When the doping amount of the three-layer shell nucleus microcapsules is 1.0 wt%, the breakdown field intensity of microcapsules/XLPE composites is close to the XLPE material without microcapsules, and other typical electrical properties are improved. Therefore, the 1.0 wt% concentration is the best doping ratio for the composite to achieve self-healing while maintaining its performance. The nano-SiO₂ on the surface of the three-layer shell nucleus microcapsules can enhance the mechanically inter-locked ability of the microcapsules with the polymer substrate so that the two can better integrate, strengthen the densification of the material, and further improve the re-pair efficiency.

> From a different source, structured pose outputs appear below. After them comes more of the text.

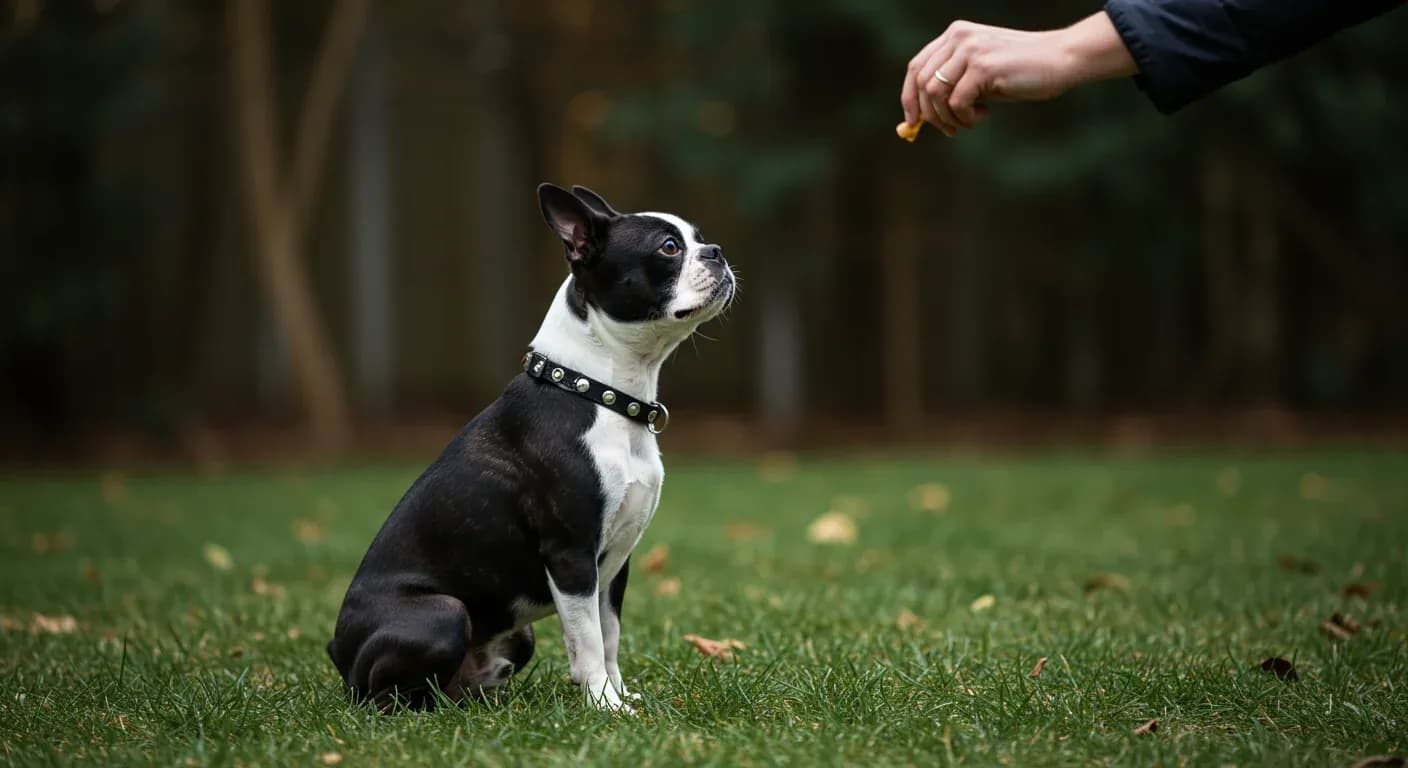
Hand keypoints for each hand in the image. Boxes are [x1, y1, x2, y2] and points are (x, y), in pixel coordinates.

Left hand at [900, 13, 1136, 136]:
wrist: (1061, 60)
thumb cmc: (1021, 73)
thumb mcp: (980, 78)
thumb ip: (952, 88)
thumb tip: (919, 118)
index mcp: (954, 35)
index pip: (916, 67)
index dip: (909, 97)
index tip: (912, 122)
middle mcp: (958, 37)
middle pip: (921, 83)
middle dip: (929, 114)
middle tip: (950, 130)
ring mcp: (969, 49)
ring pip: (934, 94)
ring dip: (948, 118)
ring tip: (971, 121)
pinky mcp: (982, 66)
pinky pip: (956, 102)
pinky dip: (966, 118)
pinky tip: (986, 115)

The water tree branches are prone to develop in the direction of the area where the microcapsule exists, and breaking the microcapsules requires a lot of energy, so the microcapsule system can inhibit the growth of water trees. After the water tree aging of microcapsules/XLPE composites, the external and internal capsule walls of three-layer shell nucleus microcapsules are broken sequentially, and the repair solution flows into the aging area to react with water, which consumes the water inside the aging area and fill micro-holes generated by aging. The produced silicone resin repairs the aging area and restores the insulation properties of the composites.